#### What the exercise asks
Please restate every line below exactly, without any pictures.
==== Data provided
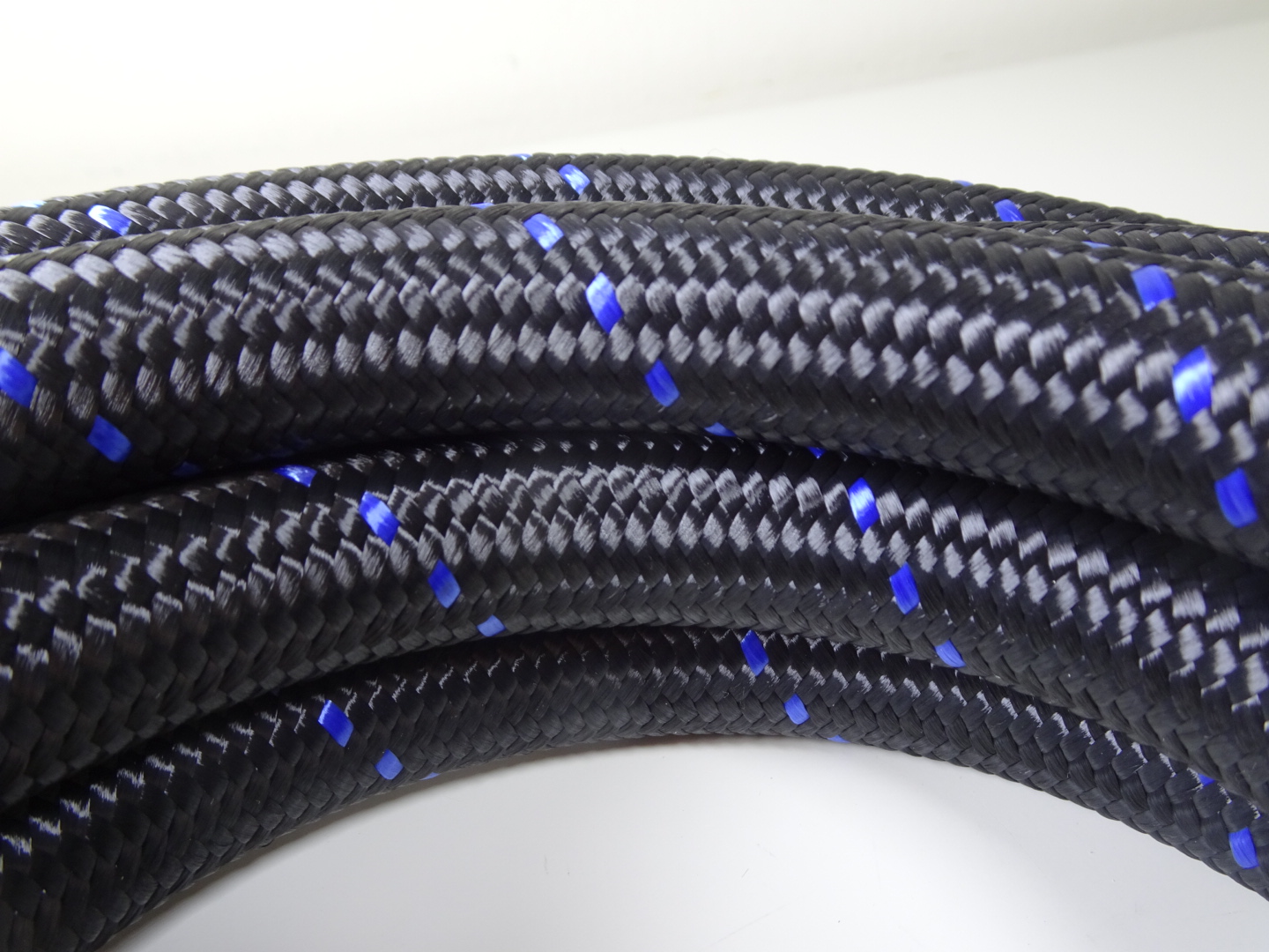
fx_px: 990
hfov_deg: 65.3
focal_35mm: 27
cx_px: 634
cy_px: 476
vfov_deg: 51.4
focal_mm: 4.6
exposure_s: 1/30
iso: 100
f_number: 3.5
========
#### Solution to the problem
fx_px: 990
hfov_deg: 65.3
focal_35mm: 27
cx_px: 634
cy_px: 476
vfov_deg: 51.4
focal_mm: 4.6
exposure_s: 1/30
iso: 100
f_number: 3.5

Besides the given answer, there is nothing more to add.